DATA FOR PROCESSING START

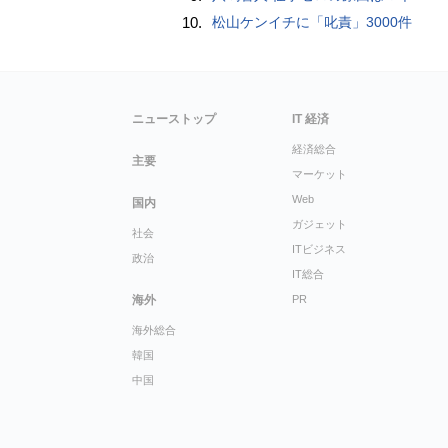
10.
松山ケンイチに「叱責」3000件
ニューストップ
IT 経済
経済総合
主要
マーケット
Web
国内
ガジェット
社会
ITビジネス
政治
IT総合
海外
PR
海外総合
韓国
中国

DATA FOR PROCESSING END

## EXERCISE DIRECTIONS
Copy the text of the records above verbatim, line for line. Leave the pictures out of your answer.

## OUTPUT OF THE TASK
10.
松山ケンイチに「叱責」3000件
ニューストップ
IT 経済
経済総合
主要
マーケット
Web
国内
ガジェット
社会
ITビジネス
政治
IT総合
海外
PR
海外総合
韓国
中国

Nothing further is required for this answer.